Is it selfie-ish to make a profit off of strangers’ Instagram photos?
Richard Prince did just that, and it’s drawing a lot of negative reaction.
The painter and photographer blew up screenshots of other people’s Instagrams, hung them at the Frieze Art Fair in New York and reportedly sold almost all of them for $90,000 each.
Prince called his exhibit “New Portraits,” and the fact that he sold photos without the permission or even the knowledge of many of the original photographers is not sitting well with some people.
“New Portraits” originally went up last year at the Gagosian Gallery, but it was the sale of the pieces this month that has had a negative development for the man who has been “rephotographing” for years, taking pictures of other photographs and altering them.
The issue has prompted a conversation about copyright and fair use, a debate that Prince has found himself in the center of before.

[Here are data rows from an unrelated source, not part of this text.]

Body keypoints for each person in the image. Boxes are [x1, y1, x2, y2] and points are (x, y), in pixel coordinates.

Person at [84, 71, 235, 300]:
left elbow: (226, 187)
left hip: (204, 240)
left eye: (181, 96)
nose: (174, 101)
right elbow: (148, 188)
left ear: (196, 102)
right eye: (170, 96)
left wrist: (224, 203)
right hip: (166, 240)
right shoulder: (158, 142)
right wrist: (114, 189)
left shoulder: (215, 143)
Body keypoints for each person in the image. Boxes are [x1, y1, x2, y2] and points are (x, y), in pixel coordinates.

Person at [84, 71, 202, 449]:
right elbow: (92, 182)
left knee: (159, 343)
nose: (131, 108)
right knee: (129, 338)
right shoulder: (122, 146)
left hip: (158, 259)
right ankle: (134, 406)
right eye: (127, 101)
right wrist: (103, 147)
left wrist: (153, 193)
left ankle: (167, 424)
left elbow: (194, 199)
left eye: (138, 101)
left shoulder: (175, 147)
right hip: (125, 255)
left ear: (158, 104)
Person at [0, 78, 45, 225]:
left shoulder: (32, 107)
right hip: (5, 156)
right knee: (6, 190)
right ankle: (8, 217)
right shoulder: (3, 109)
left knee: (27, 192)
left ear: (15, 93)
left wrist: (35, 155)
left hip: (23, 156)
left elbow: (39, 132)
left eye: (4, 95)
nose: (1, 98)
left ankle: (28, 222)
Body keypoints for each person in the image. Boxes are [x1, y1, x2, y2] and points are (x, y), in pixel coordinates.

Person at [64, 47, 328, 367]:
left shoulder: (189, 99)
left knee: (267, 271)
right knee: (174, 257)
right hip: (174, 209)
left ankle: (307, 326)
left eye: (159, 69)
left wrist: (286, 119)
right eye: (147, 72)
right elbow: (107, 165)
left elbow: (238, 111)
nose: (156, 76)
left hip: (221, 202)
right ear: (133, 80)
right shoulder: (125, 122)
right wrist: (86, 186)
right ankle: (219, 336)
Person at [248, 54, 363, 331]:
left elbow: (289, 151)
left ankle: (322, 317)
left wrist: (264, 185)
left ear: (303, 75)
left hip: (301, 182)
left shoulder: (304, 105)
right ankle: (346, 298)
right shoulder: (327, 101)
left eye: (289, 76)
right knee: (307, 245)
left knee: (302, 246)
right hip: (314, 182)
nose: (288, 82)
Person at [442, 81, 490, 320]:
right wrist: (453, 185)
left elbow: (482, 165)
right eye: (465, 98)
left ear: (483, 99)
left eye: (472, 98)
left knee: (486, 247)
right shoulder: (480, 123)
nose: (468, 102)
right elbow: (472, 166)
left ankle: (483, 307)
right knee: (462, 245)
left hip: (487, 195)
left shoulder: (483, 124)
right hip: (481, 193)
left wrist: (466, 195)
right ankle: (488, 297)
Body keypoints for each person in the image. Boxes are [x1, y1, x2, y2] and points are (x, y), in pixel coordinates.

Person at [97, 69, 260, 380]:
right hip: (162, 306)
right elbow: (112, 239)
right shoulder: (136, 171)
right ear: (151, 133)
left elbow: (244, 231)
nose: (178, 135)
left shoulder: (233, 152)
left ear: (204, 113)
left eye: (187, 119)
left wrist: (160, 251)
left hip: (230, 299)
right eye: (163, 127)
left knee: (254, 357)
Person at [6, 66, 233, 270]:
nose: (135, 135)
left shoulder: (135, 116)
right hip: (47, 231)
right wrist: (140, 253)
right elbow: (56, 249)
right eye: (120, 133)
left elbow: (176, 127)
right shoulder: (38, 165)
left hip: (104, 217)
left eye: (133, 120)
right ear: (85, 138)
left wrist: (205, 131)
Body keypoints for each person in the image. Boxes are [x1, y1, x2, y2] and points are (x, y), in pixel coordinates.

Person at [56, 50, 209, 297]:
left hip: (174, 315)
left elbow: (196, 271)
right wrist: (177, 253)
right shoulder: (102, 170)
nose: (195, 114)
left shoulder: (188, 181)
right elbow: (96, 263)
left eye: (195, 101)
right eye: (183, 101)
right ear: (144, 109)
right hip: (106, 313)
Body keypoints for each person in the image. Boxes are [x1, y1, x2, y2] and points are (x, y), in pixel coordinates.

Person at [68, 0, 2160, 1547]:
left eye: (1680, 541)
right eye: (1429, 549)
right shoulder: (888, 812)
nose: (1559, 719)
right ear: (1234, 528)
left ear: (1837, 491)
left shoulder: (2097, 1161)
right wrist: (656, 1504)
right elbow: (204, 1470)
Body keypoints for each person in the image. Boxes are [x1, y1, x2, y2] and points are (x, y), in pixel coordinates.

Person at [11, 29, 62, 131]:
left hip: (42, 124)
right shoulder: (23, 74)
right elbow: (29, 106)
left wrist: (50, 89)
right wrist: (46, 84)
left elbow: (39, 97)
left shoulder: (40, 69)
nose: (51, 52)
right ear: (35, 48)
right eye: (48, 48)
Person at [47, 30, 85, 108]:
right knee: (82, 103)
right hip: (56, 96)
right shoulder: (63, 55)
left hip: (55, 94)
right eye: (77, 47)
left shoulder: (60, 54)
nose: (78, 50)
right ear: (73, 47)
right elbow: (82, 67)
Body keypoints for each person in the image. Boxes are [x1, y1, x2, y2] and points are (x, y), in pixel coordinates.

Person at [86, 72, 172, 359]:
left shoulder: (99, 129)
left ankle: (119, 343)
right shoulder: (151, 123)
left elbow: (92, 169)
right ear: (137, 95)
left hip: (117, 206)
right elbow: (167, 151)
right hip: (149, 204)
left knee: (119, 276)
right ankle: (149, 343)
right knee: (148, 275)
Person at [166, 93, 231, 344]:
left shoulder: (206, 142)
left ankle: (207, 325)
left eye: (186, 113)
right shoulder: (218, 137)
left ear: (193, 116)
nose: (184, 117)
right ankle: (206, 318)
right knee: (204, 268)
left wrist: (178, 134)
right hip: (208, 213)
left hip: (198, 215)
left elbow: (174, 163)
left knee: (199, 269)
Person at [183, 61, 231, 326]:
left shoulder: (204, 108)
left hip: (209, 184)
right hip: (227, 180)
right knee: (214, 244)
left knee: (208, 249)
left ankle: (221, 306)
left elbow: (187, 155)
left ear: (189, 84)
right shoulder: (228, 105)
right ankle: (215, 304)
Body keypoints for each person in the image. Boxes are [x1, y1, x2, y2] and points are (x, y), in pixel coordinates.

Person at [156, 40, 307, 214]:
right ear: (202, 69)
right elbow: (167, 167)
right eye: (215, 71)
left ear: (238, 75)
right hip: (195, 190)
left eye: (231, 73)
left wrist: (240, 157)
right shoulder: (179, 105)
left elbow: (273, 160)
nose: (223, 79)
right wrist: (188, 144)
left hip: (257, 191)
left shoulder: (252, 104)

The Washington Post reports that in 2008, “French photographer Patrick Cariou sued Prince after he re-photographed Cariou’s images of Jamaica’s Rastafarian community. Although Cariou won at first, on appeal, the court ruled that Prince had not committed copyright infringement because his works were ‘transformative.’ “
One Instagram user whose photo was used by Prince said she has no intention of going after him legally.
Prince, who has not compensated any of the original photographers, has been retweeting some of the criticism and offered up some of his own thoughts.